LITERASI-ONLINE.COM - Hakim federal di Washington DC, Amerika Serikat (AS), memutuskan, nama Presiden AS, Donald Trump, yang tercantum di gedung pusat seni pertunjukan ikonik, John F. Kennedy Center for the Performing Arts, harus dihapus.  

Hakim memutuskan penghapusan nama Donald Trump yang terpajang di bagian luar gedung pada sidang Jumat (29/5/2026).

Hakim juga membatalkan rencana penutupan total gedung pertunjukan seni itu untuk renovasi besar-besaran.

Rencana renovasi itu ikut digagas Donald Trump. 
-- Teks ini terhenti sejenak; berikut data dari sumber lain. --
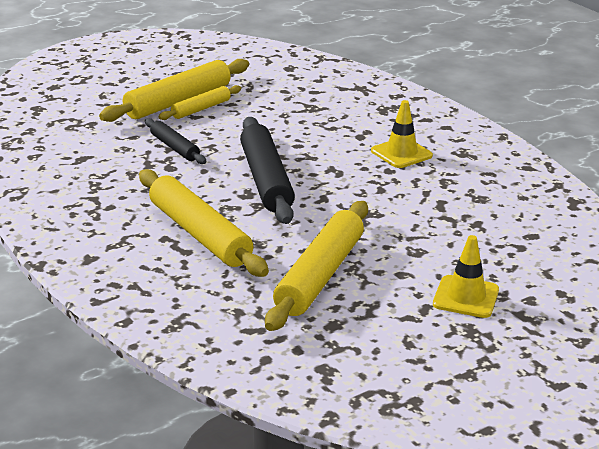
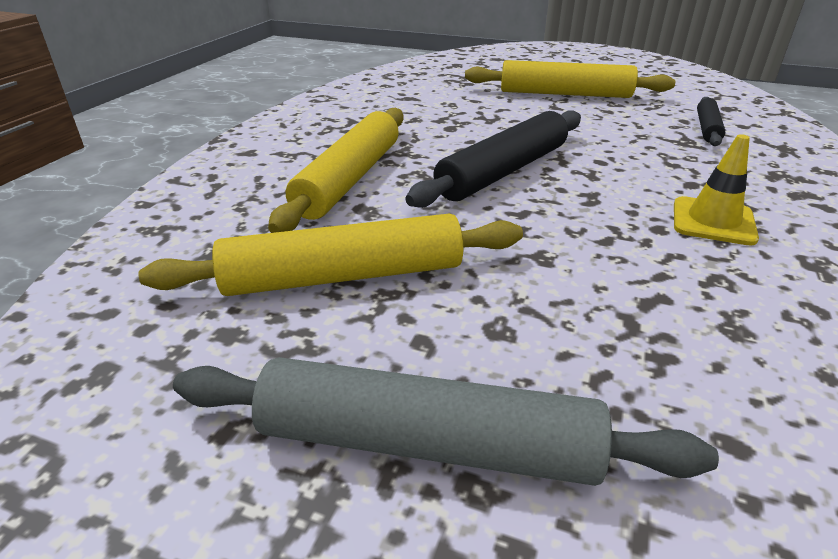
camera: 55 degrees right, 5 degrees up
black rolling pin [145,118,206,164] -> black rolling pin moved to [697,97,725,146]
yellow rolling pin [158,85,242,120] -> none
yellow traffic cone [433,235,499,318] -> grey rolling pin [173,357,719,486]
Hakim Federal, Christopher Cooper, menegaskan pengelola gedung Kennedy Center telah melampaui wewenang karena menambahkan nama Donald Trump di gedung itu.

Hakim Christopher Cooper menegaskan, pengelola gedung tidak memiliki hak hukum untuk mengubah nama lembaga tersebut.  

Karena itu, pihak pengadilan memberikan batas waktu selama dua minggu bagi pengelola untuk segera mencopot nama Donald Trump dari area gedung maupun situs resmi lembaga. 

Hakim Christopher Cooper menjelaskan, Kongres AS yang memberikan nama gedung itu John F. Kennedy Center for the Performing Arts.

"Karena itu, hanya Kongres AS yang memiliki hak untuk mengubah nama gedung itu,” jelas Hakim Christopher Cooper dalam berkas putusannya, seperti dilansir The Wall Street Journal, akhir pekan ini.

Putusan hakim mendapat respon dari Donald Trump.

Donald Trump mengatakan akan berupaya menyerahkan pengelolaan pusat seni itu kepada Kongres AS.